Dans ce contexte d’étouffement social, toutes les classes et régions du pays ont fini par converger vers une nouvelle séquence de luttes, cristallisée autour d’un symbole : la mobilisation de Gabès en octobre 2025.
Gabès : la colère populaire qui fissure la rhétorique populiste
Une étude menée à l’École nationale d’ingénieurs de Sfax a révélé que le phosphogypse, sous-produit de l’industrie chimique, contient des substances toxiques et radioactives. Selon la Commission européenne (2018), le complexe chimique tunisien déverse chaque année 5 millions de tonnes de ces déchets dans la Méditerranée, soit 40 000 m³ de rejets toxiques par jour.
Malgré ces données accablantes, le gouvernement a choisi le déni.
En retirant le phosphogypse de la liste des déchets dangereux, Kaïs Saïed a piétiné la science, méprisant les mobilisations écologistes et les alertes citoyennes.

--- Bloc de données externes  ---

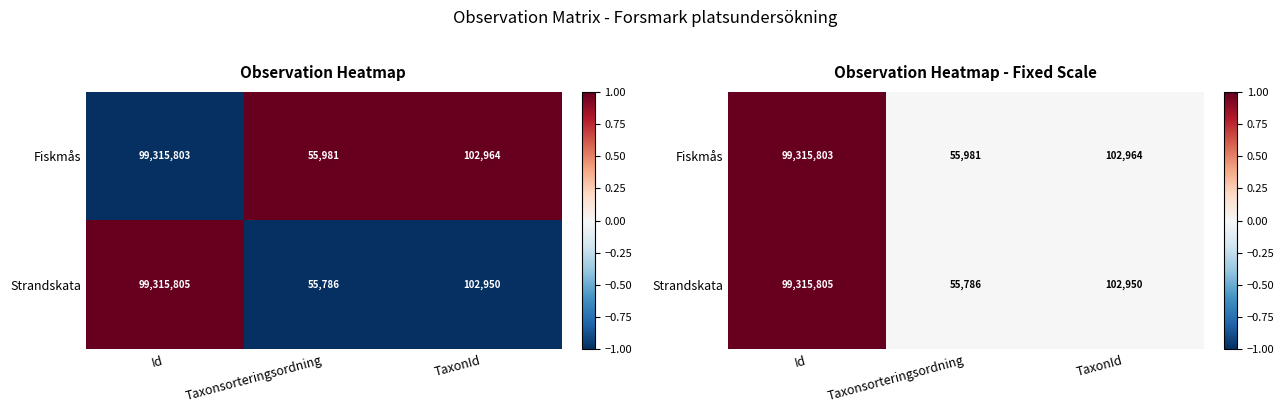

What is the sum of the Fiskmås values at Id and Taxonsorteringsordning?

1.0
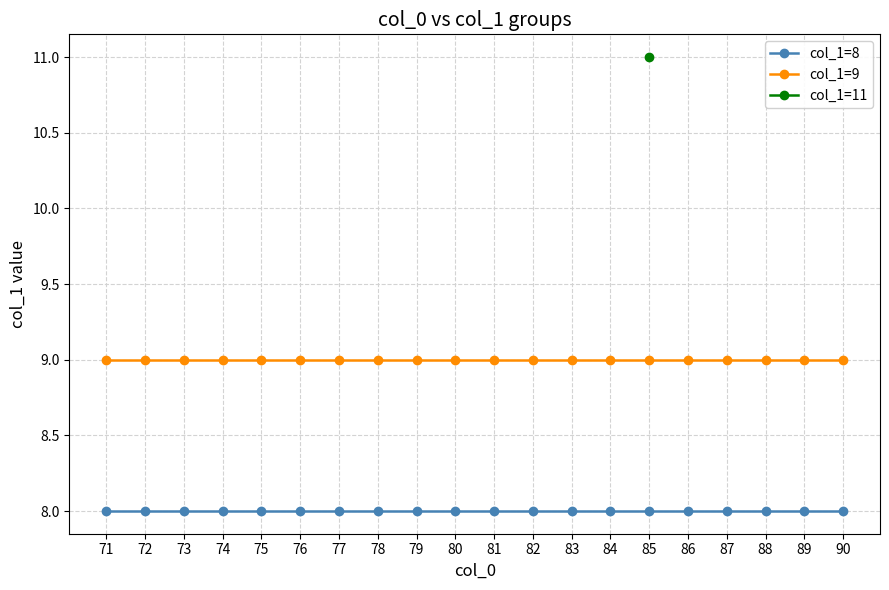

What is the total value across all series at 82?

17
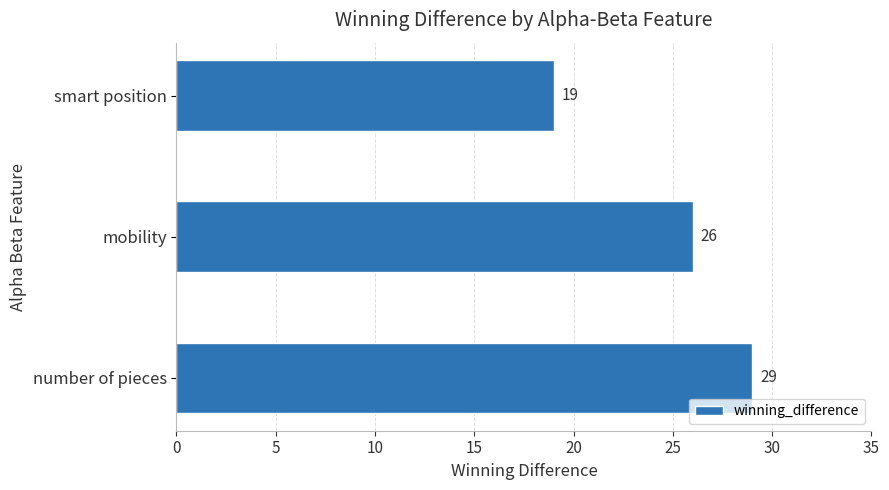

Where is the data nearest to the value 24?

mobility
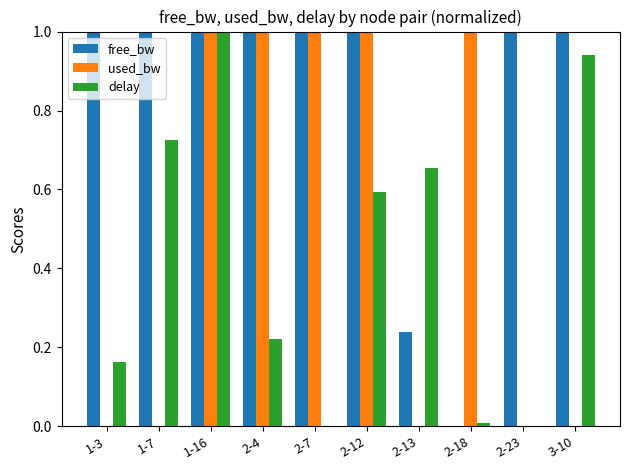

Between 1-3 and 2-12, which series saw the biggest shift?

used_bw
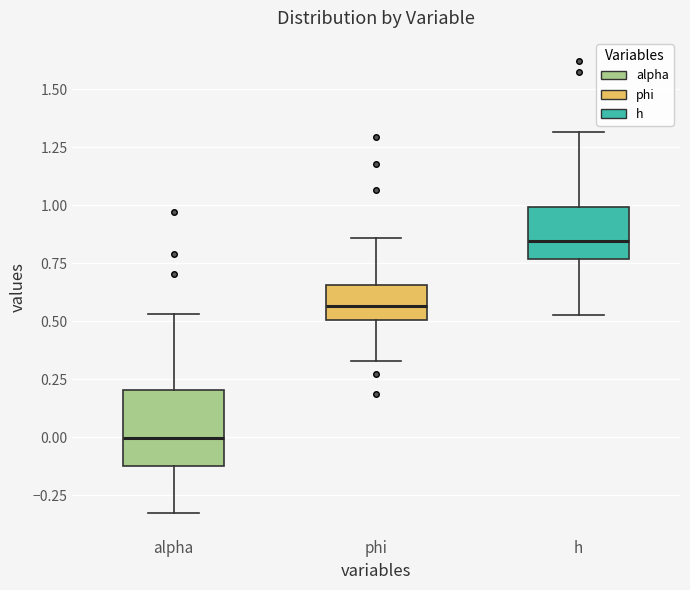

Reading left to right, read every box against the y-axis: the position of its median line, the range the box covers, and the ends of its whiskers. The values are not printed on the chart, so give them approximately, as read against the axis.

alpha: median 0.00, box -0.10 to 0.20, whiskers -0.35 to 0.55
phi: median 0.55, box 0.50 to 0.65, whiskers 0.35 to 0.85
h: median 0.85, box 0.75 to 1.00, whiskers 0.55 to 1.30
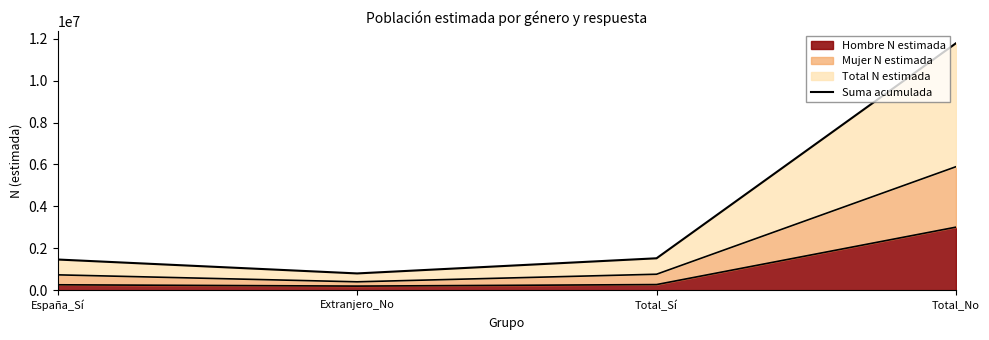

What is the label of the 4th point from the right?

España_Sí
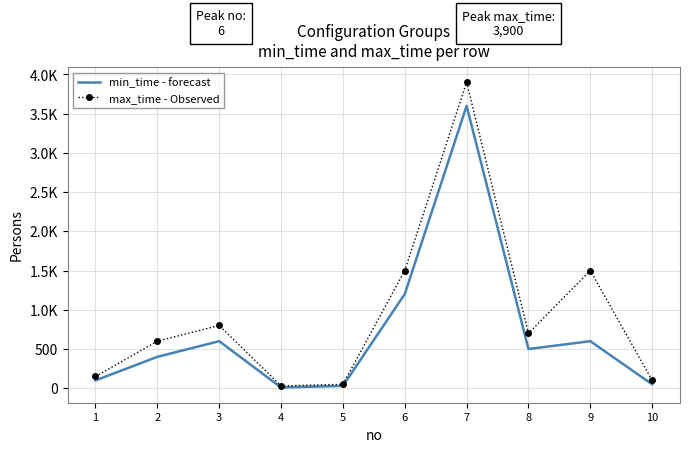

What is the sum of the min_time - forecast values at 9 and 2?

1000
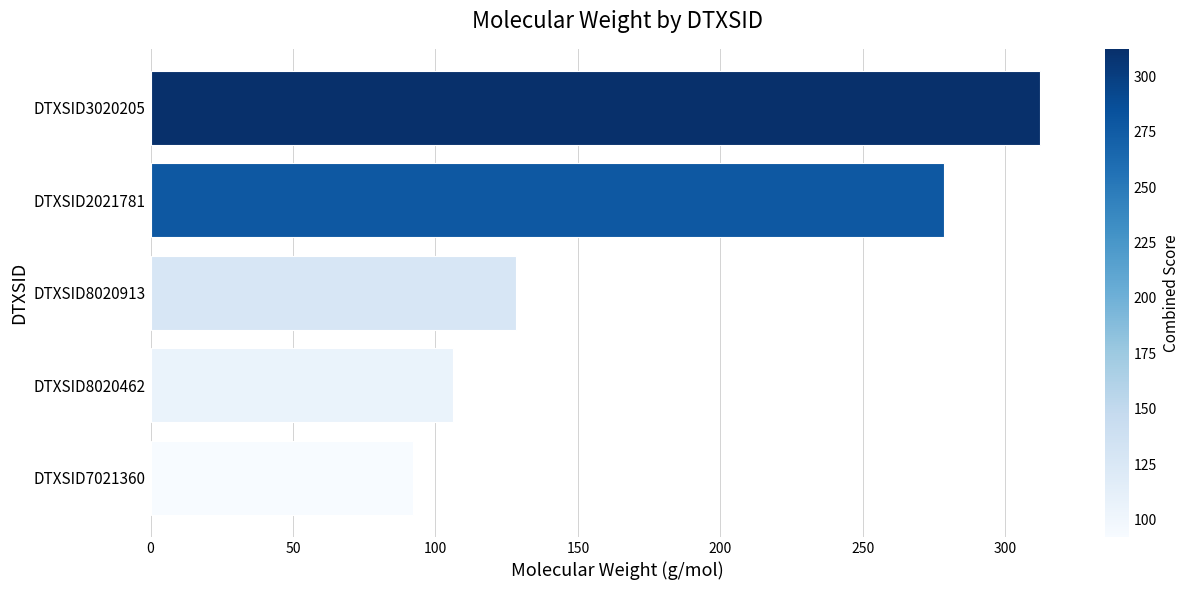

What is the average value?

183.4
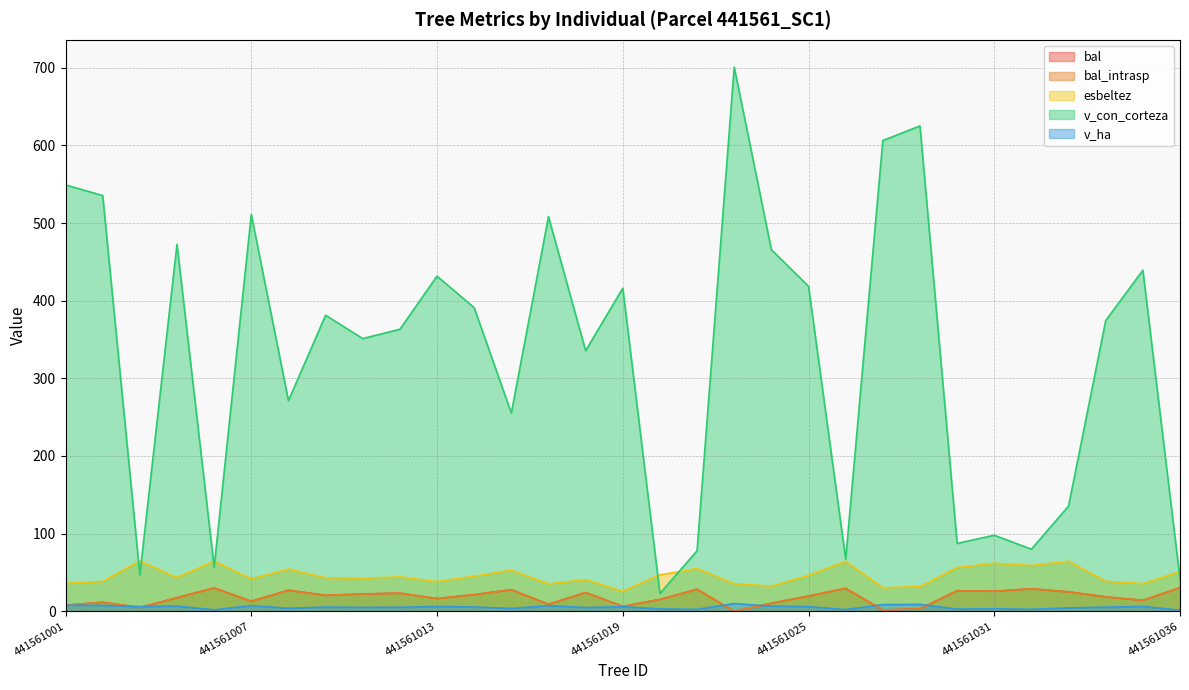

How many values in the bal_intrasp series are below 19?

15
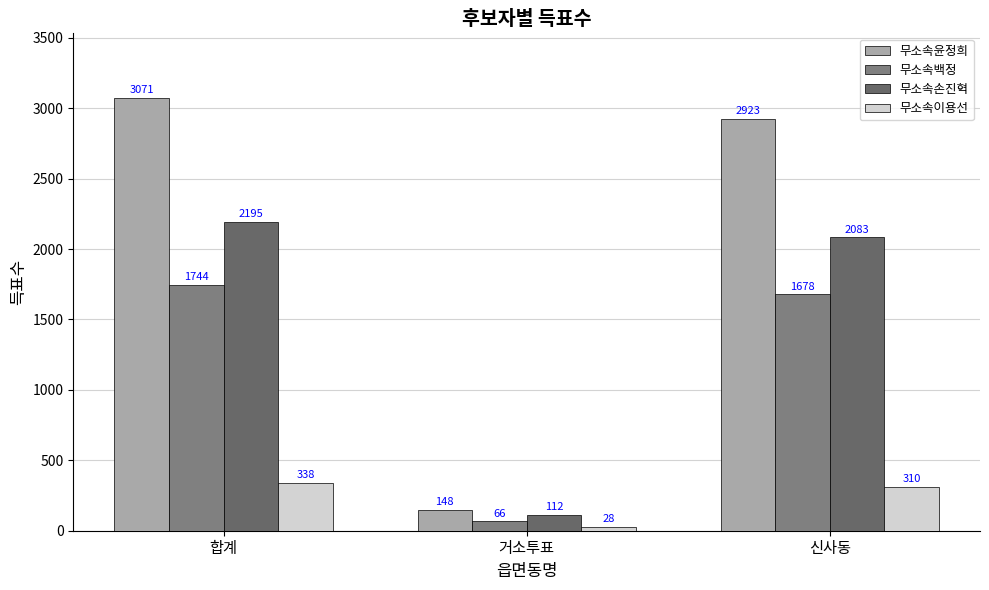

Is the value of 무소속이용선 at 합계 greater than the value of 무소속윤정희 at 합계?

No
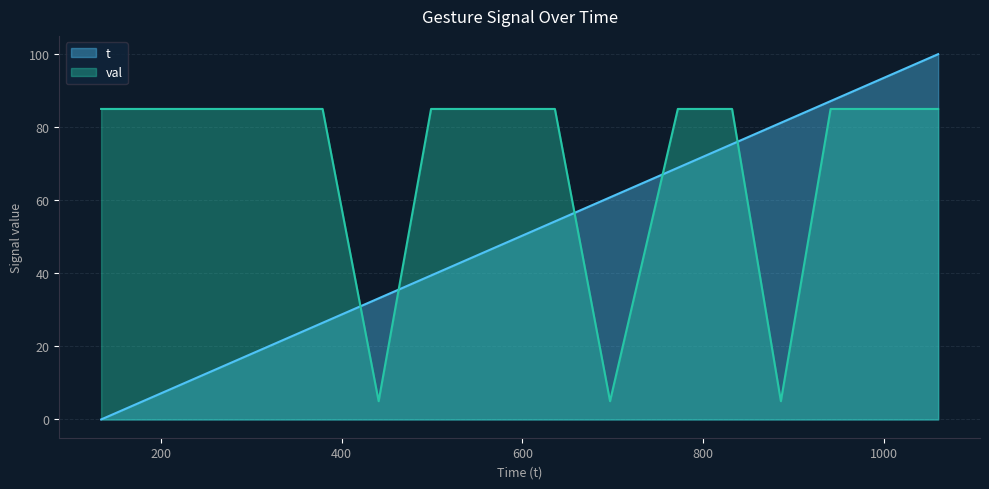

What is the greatest value displayed?

100.0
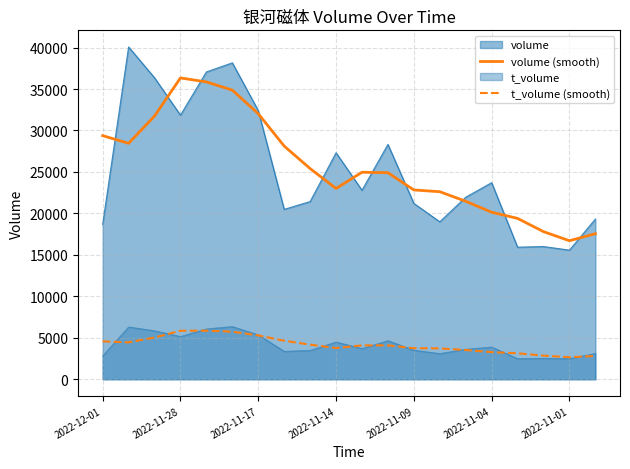

The value of t_volume (smooth) at 2022-11-04 is 2041. True or false?

False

Ce choix illustre une logique extractiviste et rentière : exploitation sans vergogne des territoires (Gabès, Gafsa, Redeyef…) au profit d’entreprises liées à des intérêts transnationaux, pendant que les populations locales suffoquent dans la pollution et la misère.
L’étincelle de la révolte
Tout a basculé à Gabès le 10 octobre 2025, lorsqu’une fuite de gaz du complexe chimique a provoqué l’intoxication de plusieurs élèves au collège Chet Essalem. L’incident, loin d’être inédit, a agi comme le détonateur d’une colère accumulée.
Le 21 octobre, la ville s’est arrêtée : grève générale quasi totale, forte d’une mobilisation intergénérationnelle, syndicale et associative.
Les mouvements écologistes, présents depuis 2011, ont su transformer cette crise en moment fondateur de résistance collective.
La contre-offensive populiste
Face à cette mobilisation, le régime a réagi par le mépris et la peur.
Les médias alignés et les chroniqueurs pro-Saïed ont qualifié le mouvement de manipulé, financé de l’étranger, politisé.
Le porte-parole de la Garde nationale, Houssem Eddine Jebabli, est même allé jusqu’à évoquer à la télévision une “ingérence étrangère” et l’“implication de mineurs séduits par des forces externes”.
Parallèlement, la répression policière et judiciaire s’est intensifiée, cherchant à transformer une mobilisation citoyenne en simple “incident sécuritaire”.
Briser le mur de la peur
Mais cette fois, le récit officiel n’a pas tenu.
La mobilisation de Gabès a :
- Brisé la rhétorique de la peur et du complot utilisée pour disqualifier toute contestation ;
 - Rétabli le courage civique, en rompant le silence imposé depuis le 25 juillet 2021 ;
 - Rassemblé toutes les forces sociales, autour de l’UGTT régionale, pivot du mouvement ;
 - Fait émerger un discours alternatif, fondé sur la raison, la justice et l’écologie ;
 - Reçu un soutien citoyen et associatif massif, en Tunisie comme à l’étranger.
 
La veille de la grève, le Parlement a tenu une séance spéciale sur le dossier de Gabès, suivie d’une réunion entre Kaïs Saïed et sa cheffe de gouvernement, Sara Zaafrani.
Une nouvelle fois, le président a recyclé le même lexique populiste :
« réseaux corrompus », « comploteurs », « instrumentalisation de la souffrance ».
Aucune solution technique, politique ou écologique n’a été évoquée.
Une fissure dans le mur populiste
En s’attaquant frontalement au discours de la peur, la mobilisation de Gabès a ouvert une brèche dans le dispositif populiste de Kaïs Saïed.
Elle montre que la société tunisienne n’est pas résignée : malgré la répression, les blocages et la lassitude, le cycle protestataire continue, plus diffus, plus conscient, plus ancré.
De la rue de Gabès aux campagnes assoiffées, des usines fermées aux écoles saturées, la Tunisie gronde à nouveau — non pas pour un sauveur, mais pour reprendre la parole confisquée.